REQUIREMENT:
In the records below, some lines contain the word "then". Copy each of them.

SUPPLIED ENTRIES:

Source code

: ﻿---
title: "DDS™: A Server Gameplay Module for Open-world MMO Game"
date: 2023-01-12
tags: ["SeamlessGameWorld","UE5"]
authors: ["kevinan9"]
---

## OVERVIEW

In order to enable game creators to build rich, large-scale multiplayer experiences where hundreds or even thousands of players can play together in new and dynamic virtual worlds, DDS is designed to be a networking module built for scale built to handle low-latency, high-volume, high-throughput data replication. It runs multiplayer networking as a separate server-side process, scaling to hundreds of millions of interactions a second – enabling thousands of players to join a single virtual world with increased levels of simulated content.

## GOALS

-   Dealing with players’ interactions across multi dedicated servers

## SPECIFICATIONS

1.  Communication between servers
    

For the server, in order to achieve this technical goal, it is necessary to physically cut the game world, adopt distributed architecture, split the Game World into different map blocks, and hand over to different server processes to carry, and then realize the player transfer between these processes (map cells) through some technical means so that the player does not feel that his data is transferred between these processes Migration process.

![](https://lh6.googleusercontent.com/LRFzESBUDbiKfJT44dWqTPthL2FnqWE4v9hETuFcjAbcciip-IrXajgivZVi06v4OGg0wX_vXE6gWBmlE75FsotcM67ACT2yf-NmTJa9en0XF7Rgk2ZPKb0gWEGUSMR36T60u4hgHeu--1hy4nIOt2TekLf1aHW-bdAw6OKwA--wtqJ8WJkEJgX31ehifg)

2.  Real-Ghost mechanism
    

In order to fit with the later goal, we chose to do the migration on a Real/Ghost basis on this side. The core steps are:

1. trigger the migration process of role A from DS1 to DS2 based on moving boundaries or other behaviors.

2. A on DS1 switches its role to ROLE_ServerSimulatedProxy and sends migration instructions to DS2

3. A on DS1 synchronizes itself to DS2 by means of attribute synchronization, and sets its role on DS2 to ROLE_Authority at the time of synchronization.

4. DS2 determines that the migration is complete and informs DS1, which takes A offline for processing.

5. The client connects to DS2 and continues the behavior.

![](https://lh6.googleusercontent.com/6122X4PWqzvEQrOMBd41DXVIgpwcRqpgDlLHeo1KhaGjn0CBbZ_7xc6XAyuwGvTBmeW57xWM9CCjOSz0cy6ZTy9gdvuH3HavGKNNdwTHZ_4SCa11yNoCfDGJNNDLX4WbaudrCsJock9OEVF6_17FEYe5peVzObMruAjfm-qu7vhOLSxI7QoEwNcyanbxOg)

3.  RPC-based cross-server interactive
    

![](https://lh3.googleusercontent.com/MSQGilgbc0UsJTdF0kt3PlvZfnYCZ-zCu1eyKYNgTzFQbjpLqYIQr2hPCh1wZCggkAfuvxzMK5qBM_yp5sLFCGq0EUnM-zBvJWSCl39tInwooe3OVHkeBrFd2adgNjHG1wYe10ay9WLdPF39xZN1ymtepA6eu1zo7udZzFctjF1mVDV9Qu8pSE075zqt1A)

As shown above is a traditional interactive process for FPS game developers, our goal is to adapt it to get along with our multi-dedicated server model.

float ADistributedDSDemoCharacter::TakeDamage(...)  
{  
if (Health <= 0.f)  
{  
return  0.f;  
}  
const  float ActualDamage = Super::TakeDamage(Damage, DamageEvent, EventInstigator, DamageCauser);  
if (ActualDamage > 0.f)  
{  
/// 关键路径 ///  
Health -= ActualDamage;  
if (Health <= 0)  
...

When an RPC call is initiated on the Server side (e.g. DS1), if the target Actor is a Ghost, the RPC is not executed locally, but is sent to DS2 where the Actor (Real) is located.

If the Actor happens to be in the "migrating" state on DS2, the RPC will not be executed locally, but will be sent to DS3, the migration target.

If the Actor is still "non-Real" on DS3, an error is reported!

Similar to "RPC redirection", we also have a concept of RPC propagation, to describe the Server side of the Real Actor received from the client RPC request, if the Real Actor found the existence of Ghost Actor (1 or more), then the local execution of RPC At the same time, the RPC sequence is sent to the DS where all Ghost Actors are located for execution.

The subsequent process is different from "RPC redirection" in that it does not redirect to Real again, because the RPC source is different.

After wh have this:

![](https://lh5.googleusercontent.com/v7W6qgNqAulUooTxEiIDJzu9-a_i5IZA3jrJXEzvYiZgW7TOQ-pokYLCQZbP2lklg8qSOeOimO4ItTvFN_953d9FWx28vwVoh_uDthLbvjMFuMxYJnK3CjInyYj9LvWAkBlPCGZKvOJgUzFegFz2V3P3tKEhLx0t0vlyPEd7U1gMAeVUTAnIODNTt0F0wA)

RESULT OF THIS EXERCISE:
For the server, in order to achieve this technical goal, it is necessary to physically cut the game world, adopt distributed architecture, split the Game World into different map blocks, and hand over to different server processes to carry, and then realize the player transfer between these processes (map cells) through some technical means so that the player does not feel that his data is transferred between these processes Migration process.
Similar to "RPC redirection", we also have a concept of RPC propagation, to describe the Server side of the Real Actor received from the client RPC request, if the Real Actor found the existence of Ghost Actor (1 or more), then the local execution of RPC At the same time, the RPC sequence is sent to the DS where all Ghost Actors are located for execution.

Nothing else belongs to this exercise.